DATA EXCERPTS:
::::::::

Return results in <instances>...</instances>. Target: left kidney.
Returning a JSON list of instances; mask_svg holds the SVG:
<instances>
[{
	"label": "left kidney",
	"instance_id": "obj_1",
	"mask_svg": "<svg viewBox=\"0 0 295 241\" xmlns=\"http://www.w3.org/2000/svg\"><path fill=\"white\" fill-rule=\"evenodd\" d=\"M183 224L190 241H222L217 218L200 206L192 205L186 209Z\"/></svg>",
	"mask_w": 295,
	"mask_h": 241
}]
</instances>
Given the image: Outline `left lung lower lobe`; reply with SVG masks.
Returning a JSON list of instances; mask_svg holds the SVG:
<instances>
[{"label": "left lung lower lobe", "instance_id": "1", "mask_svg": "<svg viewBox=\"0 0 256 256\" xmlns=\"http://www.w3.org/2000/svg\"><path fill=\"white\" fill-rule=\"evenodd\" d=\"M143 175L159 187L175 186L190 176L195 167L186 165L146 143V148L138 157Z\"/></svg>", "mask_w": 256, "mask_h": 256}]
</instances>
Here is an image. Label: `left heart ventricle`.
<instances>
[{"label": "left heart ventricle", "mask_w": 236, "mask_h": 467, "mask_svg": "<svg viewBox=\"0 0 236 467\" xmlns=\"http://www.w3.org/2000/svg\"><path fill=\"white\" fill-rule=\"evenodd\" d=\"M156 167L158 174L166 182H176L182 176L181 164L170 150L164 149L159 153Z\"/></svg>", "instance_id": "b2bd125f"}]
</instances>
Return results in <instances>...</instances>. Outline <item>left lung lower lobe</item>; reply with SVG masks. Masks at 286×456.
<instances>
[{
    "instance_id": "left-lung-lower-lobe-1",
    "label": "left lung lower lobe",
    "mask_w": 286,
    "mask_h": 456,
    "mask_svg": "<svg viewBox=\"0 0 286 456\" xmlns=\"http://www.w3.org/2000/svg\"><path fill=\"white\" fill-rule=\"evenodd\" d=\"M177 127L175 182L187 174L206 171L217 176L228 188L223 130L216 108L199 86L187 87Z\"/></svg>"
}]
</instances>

::::::::

WRITTEN REQUEST:
List every line in the items above that contains the string "with".

THE OUTPUT:
Given the image: Outline `left lung lower lobe`; reply with SVG masks.
Return results in <instances>...</instances>. Outline <item>left lung lower lobe</item>; reply with SVG masks. Masks at 286×456.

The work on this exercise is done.